Attention filmmakers: Your Snapchat Story could earn you a spot at the Tribeca Film Festival.

For the second year, the Tribeca Film Festival is soliciting short film submissions from Snapchat filmmakers around the country, in a clever effort to stay on the cutting edge and attract younger filmmakers. Submissions officially open today and remain open through February 17, 2017.

Films must be two minutes or less, created exclusively using Snapchat. Up to ten films will be selected, and participants must be legal U.S. residents and over 18 years old. The jury for the competition includes Eva Longoria, Andy Cohen, Jason Biggs, Serena Williams, and Dillon Francis.

READ MORE: From Snapchat Movies to Web Series: The ‘Sickhouse’ Team Plans ’60 Second Docs’

Snapchat is a popular social app used by over 150 million people every day to share video and images in so-called “Stories.” Users can choose from a number of creative tools — including filters, stickers, and text. Previously, Snaps had to be edited and sent in real-time before disappearing forever (hence its reputation as a nudie app). Since July 2016, Snapchatters have been able to save and edit their Snaps. The Tribeca partnership gives Snapchatters the chance to combine essential filmmaking skills — storyboarding, filming, and editing — with the accessibility and ease of Snapchat’s mobile creative suite.

This year, the Toronto Film Festival followed suit and introduced and Instagram filmmakers contest, which introduced festival audiences to emerging filmmakers who used the 60-second video platform in unexpected and creative ways.

READ MORE: Snapchat Comedian James Davis Lands Comedy Central Series About Growing Up in South Central LA

With Tribeca Snapchat Shorts, filmmakers have an opportunity to attend one of the country’s leading festivals, and possibly jumpstart a filmmaking career. It also gives established filmmakers who may be unsure of this rapidly growing new medium the opportunity to understand — and maybe even learn to respect it.

-------------------------

## [WORK REQUEST]
In the article on Tribeca's Snapchat film contest, what is the maximum length allowed for a submitted film?

## [RECORD EXTRACTS]
-------------------------

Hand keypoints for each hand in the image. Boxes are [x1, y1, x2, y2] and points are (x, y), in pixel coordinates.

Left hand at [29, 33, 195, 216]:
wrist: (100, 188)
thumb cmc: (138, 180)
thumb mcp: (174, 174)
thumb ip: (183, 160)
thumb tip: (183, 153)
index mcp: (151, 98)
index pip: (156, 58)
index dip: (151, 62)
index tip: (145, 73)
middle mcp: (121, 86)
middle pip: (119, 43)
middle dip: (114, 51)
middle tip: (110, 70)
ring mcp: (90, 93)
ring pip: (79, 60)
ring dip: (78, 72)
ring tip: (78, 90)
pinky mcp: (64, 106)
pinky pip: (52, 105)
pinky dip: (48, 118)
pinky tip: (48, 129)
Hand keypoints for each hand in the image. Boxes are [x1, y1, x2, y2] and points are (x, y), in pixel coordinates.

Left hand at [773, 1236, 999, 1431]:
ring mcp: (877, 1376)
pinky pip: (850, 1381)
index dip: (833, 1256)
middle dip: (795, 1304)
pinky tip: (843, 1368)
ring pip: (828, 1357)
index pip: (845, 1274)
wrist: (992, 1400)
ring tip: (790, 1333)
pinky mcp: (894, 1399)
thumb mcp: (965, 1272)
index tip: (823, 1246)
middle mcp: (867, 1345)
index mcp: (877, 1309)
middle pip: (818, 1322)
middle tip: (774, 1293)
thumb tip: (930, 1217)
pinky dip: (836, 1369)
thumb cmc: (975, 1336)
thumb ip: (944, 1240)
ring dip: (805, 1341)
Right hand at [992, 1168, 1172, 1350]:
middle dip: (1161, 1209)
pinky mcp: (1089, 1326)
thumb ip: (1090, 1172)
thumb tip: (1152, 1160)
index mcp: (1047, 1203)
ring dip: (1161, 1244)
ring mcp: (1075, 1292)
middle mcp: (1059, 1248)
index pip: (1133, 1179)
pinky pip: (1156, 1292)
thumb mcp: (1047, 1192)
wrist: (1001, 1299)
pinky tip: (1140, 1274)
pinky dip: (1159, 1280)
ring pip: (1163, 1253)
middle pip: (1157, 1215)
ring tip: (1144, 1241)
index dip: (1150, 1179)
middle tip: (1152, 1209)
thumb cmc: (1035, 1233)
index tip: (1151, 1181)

-------------------------

## [REPLY TO THE TASK]
Two minutes.